The New York City Council passed a bill requiring the New York City Department of Transportation (DOT) to “daylight” at least 100 intersections per year. However, the bill won’t go into effect until 2025 and street safety advocates say it will make little impact since New York City has over 40,000 intersections.
Shepard pointed out that Jersey City and Hoboken were “significantly” safer for pedestrians because both cities had implemented daylighting.
“Hoboken has had zero pedestrian deaths in almost seven years,” Shepard added.
González-Rojas said that more needed to be done to ensure pedestrian safety and advocated for traffic calming measures like narrower lanes, curb extensions, traffic diverters, and median barriers.
“We have a plan as from next year to 2029 to push for these infrastructure improvements,” González-Rojas said. “And we will do it alongside the advocates here, alongside my elected partners in government, and alongside our advocates in our fight with the DOT and New York City.
Carmen Larino held a poster with the image of her daughter Karina Larino, who was fatally struck by an SUV when the driver, 73-year-old Panagiota Arvanitopoulos failed to yield the right away at 21st Street and Astoria Park South in May 2022.

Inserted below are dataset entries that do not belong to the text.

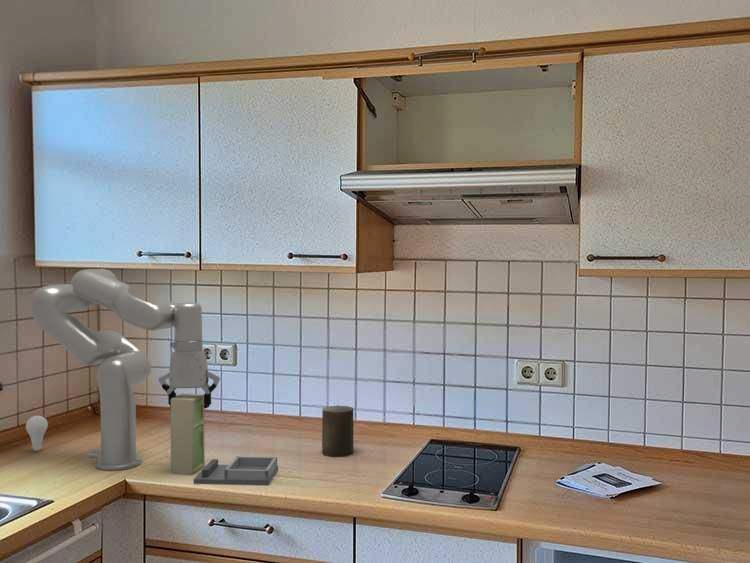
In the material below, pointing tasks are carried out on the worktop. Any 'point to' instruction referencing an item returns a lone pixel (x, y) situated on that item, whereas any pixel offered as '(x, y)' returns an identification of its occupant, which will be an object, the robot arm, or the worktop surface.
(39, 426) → the lightbulb
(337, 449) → the pillar candle
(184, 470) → the beige tall block
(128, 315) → the robot arm
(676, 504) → the worktop surface
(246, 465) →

Larino said she supported Families for Safer Streets and Sammy’s Law to make sure her daughter didn’t die in vain.
“I support whatever needs to be done to make streets safer for pedestrians or bicyclists,” Larino said.
Astoria resident Julie Huntington’s dad, 65-year-old Kim Huntington, was killed in a traffic accident in 2019 in Ohio.
Huntington told the Queens/Astoria Post that traffic violence was a national problem. She was advocating for traffic safety because she didn’t want anyone else to go through the same heartache she and others who have lost family members in traffic accidents.
“We’re fighting for traffic safety improvements nationwide,” Huntington said. “One of the reasons why it’s so important in New York City [is], we are kind of a heartbeat of the country. A lot of times when change happens here, there’s a ripple effect to other cities and other regions.”